Algoritme perdagangan dasar dapat dibangun menggunakan produk MongoDB seperti Atlas, tampilan terwujud, koleksi deret waktu, dan pemicu. Pada dasarnya, data deret waktu dimasukkan ke dalam algoritme dan ketika kondisinya ideal, algoritme dapat membeli atau menjual sesuai kebutuhan, sehingga menjalankan serangkaian perdagangan individu dengan akumulasi untung dan rugi (P&L). Meskipun Anda memerlukan aplikasi Java untuk benar-benar menjalankan transaksi, MongoDB dapat memberikan dasar yang kuat untuk dibangun.

Struktur algoritma semacam itu sederhana. Data deret waktu dimuat dari umpan langsung ke MongoDB Atlas, yang kemudian memasukkannya ke dalam tampilan waktu nyata untuk menghitung rata-rata yang berfungsi sebagai dasar perdagangan Anda. Anda juga dapat menambahkan pemicu terjadwal untuk dijalankan saat data baru tiba, sehingga menyegarkan tampilan yang Anda realisasikan, menjaga algoritme Anda tetap mutakhir, dan tidak pernah melewatkan peluang beli/jual.

Untuk mempelajari lebih lanjut, tonton presentasi MongoDB World 2022 dari Wojciech Witoszynski tentang membuat algoritme perdagangan sederhana menggunakan Atlas MongoDB, “Perdagangan Algoritme Menjadi Mudah.”

Kasus penggunaan 2: Internet of Things

Karena sifat data IoT, seperti pembacaan sensor berulang pada waktu yang tetap sepanjang hari, aplikasi IoT ideal untuk pengumpulan deret waktu.
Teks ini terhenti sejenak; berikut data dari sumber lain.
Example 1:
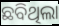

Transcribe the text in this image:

ଛବିଥିଲା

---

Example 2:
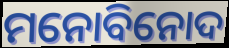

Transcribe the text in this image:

ମନୋବିନୋଦ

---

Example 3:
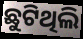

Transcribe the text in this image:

ଛୁଟିଥିଲି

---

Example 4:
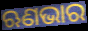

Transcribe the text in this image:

ଋଣଭାର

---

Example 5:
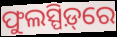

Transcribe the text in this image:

ଫୁଲସ୍ପିଡ଼୍‌ରେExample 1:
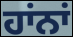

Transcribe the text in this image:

ਹਾਂਨਾਂ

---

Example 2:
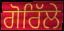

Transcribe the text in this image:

ਗੋਰਿੱਲੇ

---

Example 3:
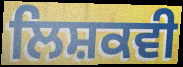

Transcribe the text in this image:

ਲਿਸ਼ਕਵੀ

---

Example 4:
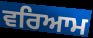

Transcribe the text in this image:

ਵਰਿਆਮ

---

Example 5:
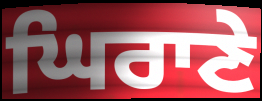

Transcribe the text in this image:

ਘਿਰਾਣੇ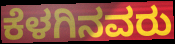
ಕೆಳಗಿನವರು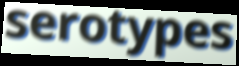
serotypesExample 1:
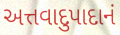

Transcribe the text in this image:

અત્તવાદુપાદાનં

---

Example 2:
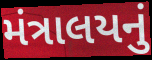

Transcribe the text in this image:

મંત્રાલયનું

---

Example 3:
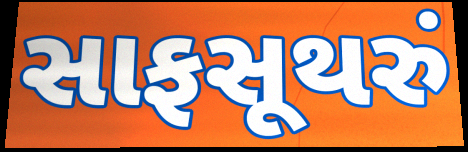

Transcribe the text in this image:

સાફસૂથરું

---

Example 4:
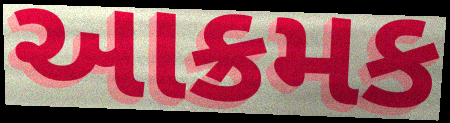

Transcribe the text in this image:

આક્રમક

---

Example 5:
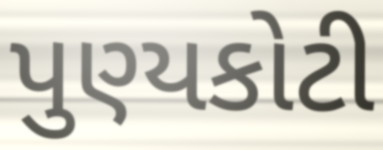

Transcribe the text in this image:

પુણ્યકોટીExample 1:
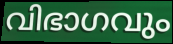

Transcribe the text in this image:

വിഭാഗവും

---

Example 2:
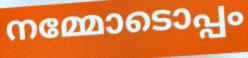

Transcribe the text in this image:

നമ്മോടൊപ്പം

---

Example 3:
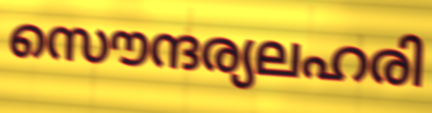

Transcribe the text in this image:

സൌന്ദര്യലഹരി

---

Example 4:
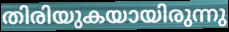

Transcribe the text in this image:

തിരിയുകയായിരുന്നു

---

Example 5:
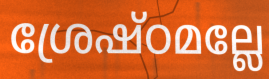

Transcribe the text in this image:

ശ്രേഷ്ഠമല്ലേ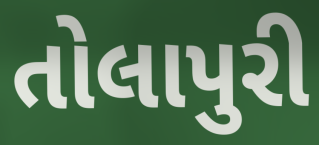
તોલાપુરી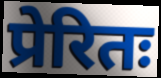
प्रेरितःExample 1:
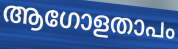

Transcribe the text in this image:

ആഗോളതാപം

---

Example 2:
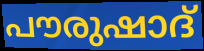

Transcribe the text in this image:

പൗരുഷാദ്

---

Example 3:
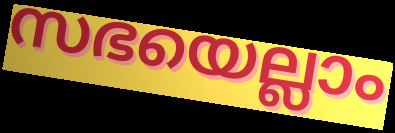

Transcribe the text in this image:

സഭയെല്ലാം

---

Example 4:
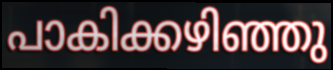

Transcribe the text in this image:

പാകിക്കഴിഞ്ഞു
Misalnya, Confluent, penyedia streaming data terkemuka, menggunakan platformnya bersama MongoDB Atlas Device Sync, layanan pengembangan seluler, kumpulan deret waktu, dan pemicu untuk mengumpulkan, mengatur, dan menganalisis data IoT dari perangkat edge.
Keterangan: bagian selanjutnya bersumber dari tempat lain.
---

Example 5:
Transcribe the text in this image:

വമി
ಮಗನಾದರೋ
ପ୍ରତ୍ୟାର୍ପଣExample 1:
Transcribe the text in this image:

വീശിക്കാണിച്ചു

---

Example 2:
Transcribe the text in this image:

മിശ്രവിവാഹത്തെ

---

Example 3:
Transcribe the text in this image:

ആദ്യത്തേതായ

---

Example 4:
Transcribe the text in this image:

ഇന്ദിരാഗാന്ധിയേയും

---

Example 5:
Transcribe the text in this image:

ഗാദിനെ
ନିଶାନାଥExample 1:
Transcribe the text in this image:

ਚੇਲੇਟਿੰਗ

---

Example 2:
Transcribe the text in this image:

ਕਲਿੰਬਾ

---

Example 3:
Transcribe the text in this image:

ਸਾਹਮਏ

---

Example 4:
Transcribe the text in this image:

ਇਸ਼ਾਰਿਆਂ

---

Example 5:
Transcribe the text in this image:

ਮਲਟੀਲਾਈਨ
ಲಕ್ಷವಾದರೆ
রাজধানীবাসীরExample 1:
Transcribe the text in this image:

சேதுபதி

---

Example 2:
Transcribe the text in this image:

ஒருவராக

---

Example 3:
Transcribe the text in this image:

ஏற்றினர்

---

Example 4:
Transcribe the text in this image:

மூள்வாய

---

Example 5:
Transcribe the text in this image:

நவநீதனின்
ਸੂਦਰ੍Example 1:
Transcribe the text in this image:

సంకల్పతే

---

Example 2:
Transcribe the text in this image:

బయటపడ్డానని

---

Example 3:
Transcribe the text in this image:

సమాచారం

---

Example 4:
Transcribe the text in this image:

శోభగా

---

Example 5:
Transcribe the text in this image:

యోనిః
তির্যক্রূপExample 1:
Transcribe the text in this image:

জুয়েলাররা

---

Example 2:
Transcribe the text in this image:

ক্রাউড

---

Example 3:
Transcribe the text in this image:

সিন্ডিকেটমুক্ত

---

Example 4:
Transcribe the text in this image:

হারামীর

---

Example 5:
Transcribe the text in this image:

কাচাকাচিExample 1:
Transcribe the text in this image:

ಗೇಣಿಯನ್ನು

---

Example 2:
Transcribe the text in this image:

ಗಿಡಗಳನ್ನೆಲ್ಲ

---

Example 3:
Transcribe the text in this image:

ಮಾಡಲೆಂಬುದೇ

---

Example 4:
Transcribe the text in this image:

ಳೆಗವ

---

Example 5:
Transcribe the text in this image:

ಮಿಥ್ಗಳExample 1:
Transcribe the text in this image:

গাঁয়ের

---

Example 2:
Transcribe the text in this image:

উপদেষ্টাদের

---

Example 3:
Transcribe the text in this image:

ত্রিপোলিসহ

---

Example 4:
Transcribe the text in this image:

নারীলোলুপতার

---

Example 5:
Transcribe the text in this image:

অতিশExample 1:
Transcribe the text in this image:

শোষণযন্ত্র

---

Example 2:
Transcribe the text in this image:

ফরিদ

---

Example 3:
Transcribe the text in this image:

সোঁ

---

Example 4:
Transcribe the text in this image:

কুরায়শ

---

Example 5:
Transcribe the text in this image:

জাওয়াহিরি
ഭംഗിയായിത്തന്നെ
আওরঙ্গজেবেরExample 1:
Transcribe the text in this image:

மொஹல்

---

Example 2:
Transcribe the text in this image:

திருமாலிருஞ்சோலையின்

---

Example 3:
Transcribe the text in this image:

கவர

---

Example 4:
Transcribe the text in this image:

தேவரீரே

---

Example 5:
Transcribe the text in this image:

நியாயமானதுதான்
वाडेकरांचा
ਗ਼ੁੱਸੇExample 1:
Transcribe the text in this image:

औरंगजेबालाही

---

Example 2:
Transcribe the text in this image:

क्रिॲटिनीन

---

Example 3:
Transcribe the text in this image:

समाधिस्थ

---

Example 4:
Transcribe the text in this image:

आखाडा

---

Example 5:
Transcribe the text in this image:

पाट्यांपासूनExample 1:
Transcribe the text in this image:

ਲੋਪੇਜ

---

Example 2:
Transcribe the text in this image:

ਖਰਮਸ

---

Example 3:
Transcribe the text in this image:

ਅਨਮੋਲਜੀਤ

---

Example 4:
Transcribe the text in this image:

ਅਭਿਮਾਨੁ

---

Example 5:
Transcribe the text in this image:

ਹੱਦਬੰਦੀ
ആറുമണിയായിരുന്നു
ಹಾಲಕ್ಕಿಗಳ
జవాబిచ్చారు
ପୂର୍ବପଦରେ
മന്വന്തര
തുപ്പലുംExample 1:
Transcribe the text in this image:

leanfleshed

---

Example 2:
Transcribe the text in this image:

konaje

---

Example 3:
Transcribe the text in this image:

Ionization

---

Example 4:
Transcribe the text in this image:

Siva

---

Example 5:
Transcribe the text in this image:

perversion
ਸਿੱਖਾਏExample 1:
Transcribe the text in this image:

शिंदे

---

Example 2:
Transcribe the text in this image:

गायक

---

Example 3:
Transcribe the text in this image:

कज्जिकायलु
Aplikasi IoT sering kali memiliki volume besar data yang diambil dari waktu ke waktu dari berbagai macam sensor fisik, yang memudahkan untuk mengisi meta-field dan memanfaatkan fitur kompresi dan pengisian celah yang dijelaskan di atas.
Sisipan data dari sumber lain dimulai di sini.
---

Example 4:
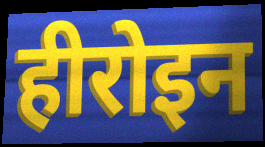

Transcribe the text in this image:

हीरोइन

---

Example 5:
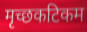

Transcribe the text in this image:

मृच्छकटिकम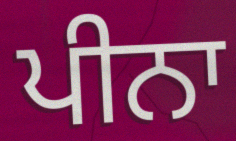
ਪੀਨਾ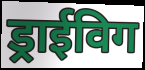
ड्राईविग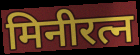
मिनीरत्न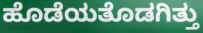
ಹೊಡೆಯತೊಡಗಿತ್ತುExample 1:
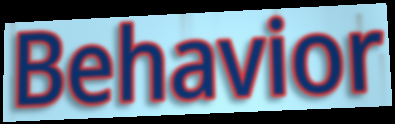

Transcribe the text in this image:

Behavior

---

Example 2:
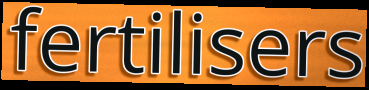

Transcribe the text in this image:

fertilisers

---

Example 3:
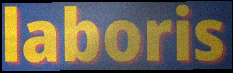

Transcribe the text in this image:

laboris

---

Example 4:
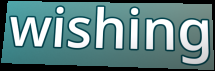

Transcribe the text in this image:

wishing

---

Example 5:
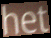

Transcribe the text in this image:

het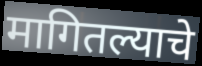
मागितल्याचे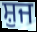
ਸ਼ੁਜ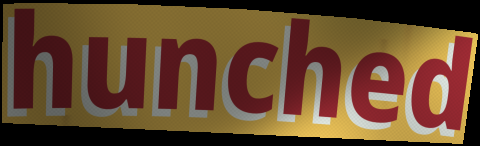
hunched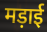
मड़ाईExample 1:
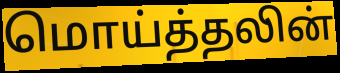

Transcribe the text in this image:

மொய்த்தலின்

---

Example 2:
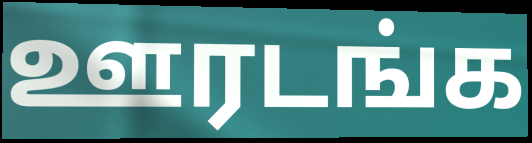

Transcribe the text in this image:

ஊரடங்க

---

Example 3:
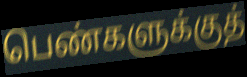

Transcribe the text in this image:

பெண்களுக்குத்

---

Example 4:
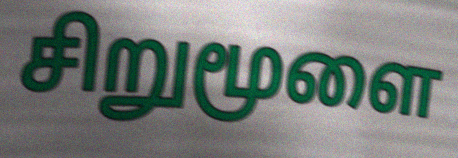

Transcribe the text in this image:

சிறுமூளை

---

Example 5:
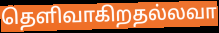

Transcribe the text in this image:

தெளிவாகிறதல்லவாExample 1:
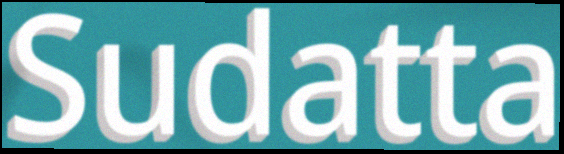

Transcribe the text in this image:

Sudatta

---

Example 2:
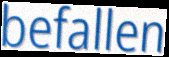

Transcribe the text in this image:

befallen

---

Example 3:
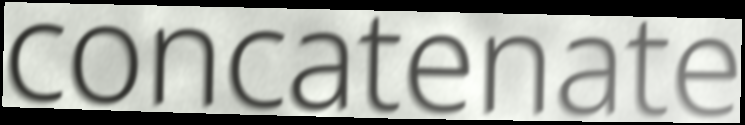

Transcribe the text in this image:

concatenate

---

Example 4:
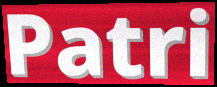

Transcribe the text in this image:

Patri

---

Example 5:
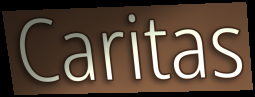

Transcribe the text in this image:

CaritasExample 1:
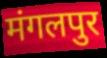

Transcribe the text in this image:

मंगलपुर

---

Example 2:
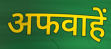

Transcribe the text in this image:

अफवाहें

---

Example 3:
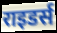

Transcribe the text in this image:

राइडर्स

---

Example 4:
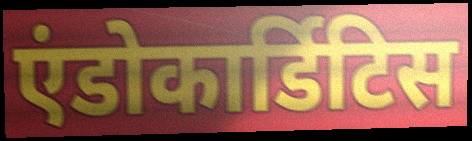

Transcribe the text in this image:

एंडोकार्डिटिस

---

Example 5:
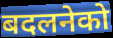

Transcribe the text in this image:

बदलनेको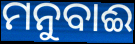
ମନୁବାଈ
Platform data pengembang MongoDB juga mengatasi banyak tantangan yang terkait dengan kasus penggunaan IoT. Sebagai permulaan, MongoDB sangat skalabel, yang merupakan keuntungan penting mengingat sejumlah besar data yang dihasilkan oleh perangkat IoT. Selain itu, MongoDB memiliki fitur utama yang memungkinkan Anda memanfaatkan data IoT secara real-time. Ini termasuk aliran perubahan untuk mendeteksi peristiwa basis data saat terjadi atau fungsi yang dapat diprogram sebelumnya atau dikonfigurasi untuk berjalan dengan cepat guna merespons perubahan basis data dan peristiwa lainnya.

Untuk pengguna yang berurusan dengan data berbasis waktu, waktu nyata atau lainnya, koleksi deret waktu MongoDB menyediakan cara terintegrasi dan sangat dioptimalkan untuk mempercepat operasi, menghilangkan gesekan, dan menggunakan alat seperti pemicu untuk menganalisis lebih lanjut dan mengekstrak nilai dari data mereka. . . Selain itu, pengguna tidak lagi harus secara manual bin, query, atau memecahkan masalah data deret waktu. Sebaliknya, MongoDB melakukan semua ini untuk mereka.



Source link

Tinggalkan Balasan

Alamat email Anda tidak akan dipublikasikan.